Les principes généraux stipulent que le restaurateur se doit de préserver les biens culturels au bénéfice des générations futures quel que soit l’objet ou bien culturel auquel la société attribue une valeur artistique, historique, documentaire, esthétique… et non, comme beaucoup le pensent, réduire l’œuvre à une simple valeur vénale.

Le conservateur-restaurateur a donc une responsabilité envers le propriétaire de l’œuvre mais aussi envers l’œuvre. Il se doit de contribuer à la compréhension des biens culturels dans le respect de leur signification esthétique et historique.

En résumé, le conservateur-restaurateur doit exercer en conformité avec ces réflexions. Il doit limiter son intervention au strict nécessaire en privilégiant l’aspect conservatoire de l’œuvre et non l’aspect esthétique de l’œuvre.

Il doit également chercher à utiliser des produits, matériaux et procédés correspondant au niveau actuel des connaissances et qui ne nuiront ni à l’œuvre ni à l’environnement, matériaux ou techniques qui doivent être stables et réversibles. Ceci exclut de nombreuses techniques utilisées par les néophytes en matière de restauration comme l’acrylique et l’huile qui ne sont pas réversibles.
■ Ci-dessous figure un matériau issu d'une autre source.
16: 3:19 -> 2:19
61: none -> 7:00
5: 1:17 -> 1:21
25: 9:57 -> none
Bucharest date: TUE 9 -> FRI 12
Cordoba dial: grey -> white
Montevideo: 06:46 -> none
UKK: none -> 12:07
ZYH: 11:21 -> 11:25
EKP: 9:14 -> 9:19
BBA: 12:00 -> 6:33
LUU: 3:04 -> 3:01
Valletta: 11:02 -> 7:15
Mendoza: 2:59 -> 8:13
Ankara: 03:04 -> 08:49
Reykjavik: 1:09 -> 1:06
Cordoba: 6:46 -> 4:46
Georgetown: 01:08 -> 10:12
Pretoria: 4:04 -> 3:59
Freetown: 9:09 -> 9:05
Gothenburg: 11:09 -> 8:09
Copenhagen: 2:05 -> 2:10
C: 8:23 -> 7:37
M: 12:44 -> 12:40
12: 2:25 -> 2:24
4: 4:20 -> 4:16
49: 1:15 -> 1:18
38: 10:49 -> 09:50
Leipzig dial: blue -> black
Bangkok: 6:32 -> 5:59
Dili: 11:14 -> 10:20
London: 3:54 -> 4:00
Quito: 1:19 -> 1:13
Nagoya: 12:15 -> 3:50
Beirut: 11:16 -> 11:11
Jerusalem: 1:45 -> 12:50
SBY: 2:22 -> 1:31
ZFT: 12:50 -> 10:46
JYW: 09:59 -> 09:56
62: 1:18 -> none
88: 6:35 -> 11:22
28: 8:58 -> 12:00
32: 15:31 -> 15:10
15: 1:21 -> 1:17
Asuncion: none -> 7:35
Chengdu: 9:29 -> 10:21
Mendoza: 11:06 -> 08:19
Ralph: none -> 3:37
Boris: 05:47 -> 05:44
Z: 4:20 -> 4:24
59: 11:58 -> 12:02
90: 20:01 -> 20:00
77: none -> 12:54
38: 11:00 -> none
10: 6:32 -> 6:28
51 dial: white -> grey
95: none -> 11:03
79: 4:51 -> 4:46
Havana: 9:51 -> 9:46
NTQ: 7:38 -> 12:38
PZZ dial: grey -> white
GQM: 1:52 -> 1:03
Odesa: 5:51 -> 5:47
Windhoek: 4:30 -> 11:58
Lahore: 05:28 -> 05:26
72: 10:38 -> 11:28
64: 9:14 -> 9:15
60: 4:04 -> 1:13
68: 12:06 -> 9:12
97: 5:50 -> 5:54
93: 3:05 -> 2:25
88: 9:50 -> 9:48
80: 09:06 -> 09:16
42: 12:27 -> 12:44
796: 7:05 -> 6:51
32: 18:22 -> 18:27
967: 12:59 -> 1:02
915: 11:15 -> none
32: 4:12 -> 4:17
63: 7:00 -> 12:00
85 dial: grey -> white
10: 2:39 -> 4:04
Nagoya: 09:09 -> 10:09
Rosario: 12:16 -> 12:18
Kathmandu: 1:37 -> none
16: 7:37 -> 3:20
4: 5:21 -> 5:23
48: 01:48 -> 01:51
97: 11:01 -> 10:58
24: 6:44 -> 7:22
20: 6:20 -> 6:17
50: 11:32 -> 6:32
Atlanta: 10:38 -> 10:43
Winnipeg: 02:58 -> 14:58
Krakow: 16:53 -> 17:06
En dernier lieu, le conservateur-restaurateur peut refuser en toute circonstance une requête qui lui semble contraire aux règles ou à l’esprit du code d’éthique comme intervenir sur une signature, ou retoucher abusivement sur des zones difficilement lisibles mais présentes par fragment.

Alors pourquoi tant d’œuvres échappent encore à ces règles conservatoires ?

Si l’on souhaite aujourd’hui que le travail du restaurateur demeure réversible, il faut rappeler que l’allègement du vernis est une opération irréversible comme le sont de nombreux actes de restauration à des degrés divers et que le public n’est pas ou peu averti…

Que de dangers subsistent quand les outils technologiques sont mal ou incomplètement utilisés, faute de retour d’expérience dans l’utilisation de ces techniques ou manque de communication autour d’études préalables. Des éléments qui contribuent à une certaine forme d’obscurantisme qui peuvent conduire à restaurer plutôt qu’à conserver.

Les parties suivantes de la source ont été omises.